Spencer Pratt‘s Los Angeles mayoral run just got a lot more complicated, and not because of anything happening at City Hall. The former “Hills” star, who earned Joe Rogan‘s full-throated endorsement earlier this year, has now signed a production deal with L.A.-based Boardwalk Pictures to document his political campaign on camera. One voice from the Roganverse is not amused.
The deal would put Pratt, his wife Heidi Montag, and their children at the center of a series tracking his journey through the race. According to sources familiar with the arrangement, the cameras would keep rolling even if Pratt crosses the finish line and gets sworn into office.
Comedian Tim Dillon put it bluntly in a recent podcast episode, “This right here gives you the idea that this man is unfit. You do not need to be on another reality show.”
Dillon elaborated on what that outcome would actually look like. He stated, “So, he’s going to be back on reality TV. So, that’s what’s going to happen if he wins. People are going to go, what are you watching? And you’re going to go, the mayor of Los Angeles?”
The deal adds to Pratt’s already scrutinized campaign. Sources say Montag and the children are expected to be prominently featured in the production, though the family is currently living well outside the city, roughly 70 miles up the coast in Carpinteria.
Pratt himself is spending the bulk of his time in Los Angeles pursuing the race, and if he prevails in the election, the family would presumably relocate to the mayor’s official residence in the Hancock Park area.
Questions about Pratt’s living situation have also followed the campaign in recent weeks. He had been seen in campaign materials standing in front of an Airstream trailer, and the imagery carried a clear message about his circumstances following the Palisades fires.
When pressed on whether he actually lived there, Pratt told reporters he had never claimed otherwise, a statement that raised eyebrows given the visuals from his own promotional content. It later emerged that he has been staying at the Bel Air Hotel, where nightly rates start at no less than $1,500, with Pratt citing safety concerns as the reason for the arrangement.
None of this has dimmed the support he received from Joe Rogan, who made his endorsement clear during a recent episode of the Joe Rogan Experience. “I’m rooting for you. I mean, if I lived in Los Angeles, no question whatsoever I would vote for you,” Rogan told Pratt directly.
The conversation ranged from the Palisades fires to the city’s homelessness crisis to financial mismanagement at the government level, with Rogan arguing that the fires were a foreseeable failure rather than an environmental inevitability.
“The lack of preparation for the Palisades fires was astonishing. The fact that the reservoir was empty was criminal mismanagement. It was just that everybody knew that we had fires, like massive fires, that it was a dry place, and when the Santa Ana winds would blow, if something caught fire, it was a real problem. We had known that forever,” Rogan said.

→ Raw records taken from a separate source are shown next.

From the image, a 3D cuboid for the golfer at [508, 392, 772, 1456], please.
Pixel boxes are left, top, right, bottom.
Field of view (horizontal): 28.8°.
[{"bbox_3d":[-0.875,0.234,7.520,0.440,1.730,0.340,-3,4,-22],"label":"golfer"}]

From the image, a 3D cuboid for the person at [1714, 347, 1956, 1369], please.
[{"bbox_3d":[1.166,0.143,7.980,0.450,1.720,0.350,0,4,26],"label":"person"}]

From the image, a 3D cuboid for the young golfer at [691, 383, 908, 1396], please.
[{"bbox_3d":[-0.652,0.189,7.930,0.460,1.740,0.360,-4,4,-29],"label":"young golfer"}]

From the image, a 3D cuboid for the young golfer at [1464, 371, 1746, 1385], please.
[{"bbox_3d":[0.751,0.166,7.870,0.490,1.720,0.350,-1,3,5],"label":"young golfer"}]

On the homelessness front, Rogan pointed to what he described as a system designed to consume public money without producing results.
“There’s no other explanation other than extensive fraud. There’s no way they could be getting that much money from our taxes and have this big of a problem with crime and with homelessness. And it’s almost like they want everybody to feel helpless,” he said.

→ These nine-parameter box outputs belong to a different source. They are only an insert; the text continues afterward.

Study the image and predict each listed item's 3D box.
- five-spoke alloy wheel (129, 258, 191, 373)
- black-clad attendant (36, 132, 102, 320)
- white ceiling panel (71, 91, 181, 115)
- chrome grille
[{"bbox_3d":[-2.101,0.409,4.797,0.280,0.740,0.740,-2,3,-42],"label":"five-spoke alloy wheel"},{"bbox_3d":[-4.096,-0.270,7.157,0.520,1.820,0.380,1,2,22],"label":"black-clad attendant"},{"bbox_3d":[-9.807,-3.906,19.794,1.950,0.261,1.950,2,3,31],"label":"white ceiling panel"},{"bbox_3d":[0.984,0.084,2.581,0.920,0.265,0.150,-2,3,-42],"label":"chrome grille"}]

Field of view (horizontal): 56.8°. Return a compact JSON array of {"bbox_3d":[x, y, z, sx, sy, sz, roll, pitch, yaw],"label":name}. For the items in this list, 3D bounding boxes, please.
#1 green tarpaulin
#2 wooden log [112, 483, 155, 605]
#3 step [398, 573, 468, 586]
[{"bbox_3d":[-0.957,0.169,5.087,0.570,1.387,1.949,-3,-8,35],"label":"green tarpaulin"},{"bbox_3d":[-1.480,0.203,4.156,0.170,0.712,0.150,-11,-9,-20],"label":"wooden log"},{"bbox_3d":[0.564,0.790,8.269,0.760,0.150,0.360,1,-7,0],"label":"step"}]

He also credited efforts by Elon Musk’s DOGE initiative with pulling back the curtain on how nonprofit and government funding actually flows. “I don’t think before DOGE and before Elon started investigating into a lot of these NGOs, I don’t think anybody was really aware of how this all works and how there’s a whole bureaucracy, like a business that’s set up where a bunch of people get paid from this money to essentially make no improvements whatsoever,” Rogan said.
Pratt used the platform to highlight a contrast he sees as emblematic of the city’s dysfunction, pointing to the Los Angeles Fire Department’s struggle to secure basic resources while hundreds of millions in homelessness funding reportedly went unspent.
“You can’t steal that money. You want to know how sick it is right now? The fire department, their union, all the members had to take their own money to get on a ballot measure, a million dollars, as they all pulled together to get a ballot measure this coming election to get a half cent on sales tax in LA so that they could have money to fund actual things they need,” Pratt said.
Rogan closed out the discussion by framing the candidacy as something larger than one race in one city.
“If you could really change Los Angeles and turn it around, that would be absolutely fantastic. It would be a great story. It would be really amazing and it would give hope to a lot of other cities that are experiencing similar situations where I think a lot of other people would follow your path,” he said.